Ausgerechnet im #MeToo-Jahr ist Hip-Hop großer Grammy-Sieger
Auszeichnung. Die wichtigste Musik der Gegenwart kommt endlich zu Ehren – mit Timingproblem.
Die Grammys ziehen um, örtlich (nach New York) und inhaltlich (in die Gegenwart). So wichtig diese Auszeichnung nämlich auch ist, sie ist zugleich jene, die aktuelle Musiktrends schlechtestmöglich abbildet. Denn die Grammys werden in 84 Kategorien vergeben, von denen gar viele – New Age! Best Album Notes! Bestes lokales mexikanisches Album! – eher der Befriedigung von Partikularinteressen dienen als einer künstlerischen Relevanz. Heuer aber findet der Grammy (endlich) die Spur dorthin, wo die relevanteste Musik wartet: Die Verleihung (in der Nacht auf morgen, Montag) steht im Zeichen des Hip-Hop. Jay Z und Kendrick Lamar sind die meistnominierten, das Popaufgebot – Ed Sheeran etwa – enttäuschte.

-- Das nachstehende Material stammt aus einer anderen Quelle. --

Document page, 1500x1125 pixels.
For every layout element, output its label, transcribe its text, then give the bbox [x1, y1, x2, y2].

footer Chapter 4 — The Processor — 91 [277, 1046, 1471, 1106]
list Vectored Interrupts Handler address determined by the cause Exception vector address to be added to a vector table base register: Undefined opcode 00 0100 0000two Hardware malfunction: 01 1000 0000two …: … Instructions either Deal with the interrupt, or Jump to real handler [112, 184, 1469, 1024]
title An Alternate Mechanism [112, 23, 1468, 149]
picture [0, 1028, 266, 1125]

Das ist natürlich kein Zufall: In den USA wurde auf Grund der Streamingdaten 2017 erstmals erkannt, dass Hip-Hop und R&B den Rock und den Pop längst in kommerzieller und Konsumenten-Hinsicht abgelöst haben. Der Grammy als Branchenauszeichnung kommt nun nicht mehr um diese lange unterspielte Musik herum.
Was auch ein bisserl ein Pech ist. Denn die Hinwendung zum Hip-Hop spießt sich mit der großen Diskussion um #MeToo, die schön langsam auch den Musikbereich erfasst. Das Frauenbild gerade des Rap ist traditionell kein ultra-aufgeklärtes (Frauen werden hier oft zur Staffage erklärt), auch wenn sich das zuletzt geändert hat (und etwa Jay Z mit seinem aktuellen Album bei Gemahlin Beyonce nach einem Seitensprung zu Kreuze kriecht, das hätte es früher nicht gegeben). Das Gesamtbild könnte aber für die Grammy-Veranstalter besser sein.
Das wissen die natürlich auch. So wird es einen prominenten Auftritt von Kesha geben, die noch vor der #MeToo-Debatte den Superproduzenten Dr. Luke wegen sexueller Übergriffe geklagt hatte (die dieser leugnete). Sie singt ihre Comeback-Single „Prayer“, die von der Kraft erzählt, weiterzumachen. Viele Gäste der Gala wollen eine weiße Rose als Zeichen der Solidarität tragen.